Lirica
L'ELISIR D'AMORE

PAZZO D'AMORE

PAZZO D'AMORE

Il doppio debutto scaligero di Laurent Pelly e Rolando Villazon ci ha consegnato un Elisir delizioso, coprodotto con l'Opéra National di Parigi e la Royal Opera House di Londra, dove lo spettacolo è già stato in cartellone.

Le scene di Chantal Thomas (e i costumi dello stesso Pelly) situano l'azione in un’Italia rurale del dopoguerra, attualizzazione che funziona e crea una giusta ambientazione alla commedia sentimentale, naif quanto basta senza scivolare nello stucchevole. Il regista, con pochi ma intelligenti tocchi, suggerisce una pianura assolata e luminosa dove si vedono balle di fieno e campi arati, un set ingenuo ed evocativo dove sfilano biciclette, trattori, Velosolex e le prime Vespe del boom, con un senso di dèjà-vu che si presta particolarmente all’Elisir e alle sue furtive lacrime, inserite in un retroterra sociale della nostra recente memoria collettiva. Ecco allora la trattoria di campagna, il furgone del latte divenuto camioncino per Dulcamara, le ragazze in golfino bon ton che passeggiano al crepuscolo al limitare del borgo dove lo sguardo si perde all’infinito, i grilli che cantano e un cagnolino che sfreccia per la scena.

La prima parte dell’opera si svolge su di un’alta piramide di balle di fieno, una montagna di paglia che cerca di scalare Nemorino per spiare la bella Adina distesa al sole, che recita la parte della scocciata nascondendo lo sguardo dietro occhiali neri da diva, ma che sembra essersi messa lì a bella posta per scatenare il desiderio maschile. Sdraiata sul fieno, Adina legge e fa ondeggiare le gambe nude nel meriggio estivo sotto un piccolo ombrellone rosso, messo lì più che per riparare dalla calura per indicare piuttosto la bella stesa sul fieno a darsi lo smalto sulle unghie dei piedi. Insomma una specie di “cuccia” che Adina si è ricavata nel fieno più per mostrarsi che per ripararsi a leggere in pace.

Numerose e perfette le trovate registiche di Laurent Pelly che vivacizzano la scena. Durante la furtiva lacrima calano dal cielo al rallentatore lampadine accese, stelle filanti per tradurre la gioia e la poesia della pagina o luminarie naif da festa paesana. Adina e Nemorino sono in realtà personaggi complessi e sensibili; dietro l’apparenza civettuola della ragazza si percepisce insicurezza e trepidazione e Nemorino, lo scemo del villaggio, ha un cuore grande e un temperamento tenace.
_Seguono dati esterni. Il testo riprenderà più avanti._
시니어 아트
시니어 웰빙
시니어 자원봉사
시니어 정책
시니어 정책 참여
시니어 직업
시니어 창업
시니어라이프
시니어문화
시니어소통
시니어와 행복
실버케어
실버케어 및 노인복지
La produzione, apparentemente senza pretese, invero prevede un movimento scenico impegnativo e curatissimo, nelle scene e nelle controscene, senza tempi morti come deve essere una vera commedia. I personaggi si arrampicano con disinvoltura sulle balle di fieno, sfuggono, s’inseguono, saltano, danzano continuando a cantare con sorprendente naturalezza.
La regia è stata ripresa in modo impeccabile da Hans Christian Rath; le luci perfette sono di Joel Adam.
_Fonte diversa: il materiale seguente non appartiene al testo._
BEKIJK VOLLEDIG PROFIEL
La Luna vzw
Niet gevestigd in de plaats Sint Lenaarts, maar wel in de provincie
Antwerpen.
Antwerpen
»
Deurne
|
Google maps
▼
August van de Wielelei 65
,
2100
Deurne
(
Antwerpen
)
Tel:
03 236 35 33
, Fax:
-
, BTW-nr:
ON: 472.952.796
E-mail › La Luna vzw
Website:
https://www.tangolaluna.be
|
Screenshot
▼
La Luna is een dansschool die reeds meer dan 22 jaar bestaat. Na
Irina Lungu debutta nel ruolo di Adina, resa in modo snob ma popolaresco e con padronanza tecnica del ruolo, anche nelle colorature. Rolando Villazon ha dimostrato di avere ben superato l'intervento alle corde vocali; attorialmente perfetto, tratteggia in modo comico e commovente un Nemorino indimenticabile e, se la voce in alcuni momenti pare forzare, l'espressività e la musicalità compensano ogni cosa, essendo a livelli altissimi e rendendo al meglio il ruolo pensato dal regista: un Nemorino considerato lo scemo del villaggio ma che poi si rivela affidabile e concreto nei sentimenti (se è pazzo, è pazzo d'amore). Giorgio Caoduro è un affascinante Belcore, soldato gradasso e bonariamente prepotente, che fraseggia in modo elegante e risolve bene anche i passaggi alti del registro. Meno convincente il Dulcamara rubizzo e panciuto di Renato Girolami. Di gran lusso la Giannetta di Barbara Bargnesi, spigliata nella recitazione e dalla voce potente e usata in modo egregio. Ottimo il coro preparato da Bruno Casoni, vocalmente e attorialmente.

Efficace la direzione di Donato Renzetti, che segue alla perfezione lo spettacolo teatralissimo di Laurent Pelly: i tempi sono precisi e adatti a tradurre la vivacità e la leggerezza della regia, calcando sulla dolcezza mista a struggimento che aleggia nella partitura, arrivando a commuovere il pubblico.

Teatro esaurito, pubblico divertito e convinto, moltissimi applausi.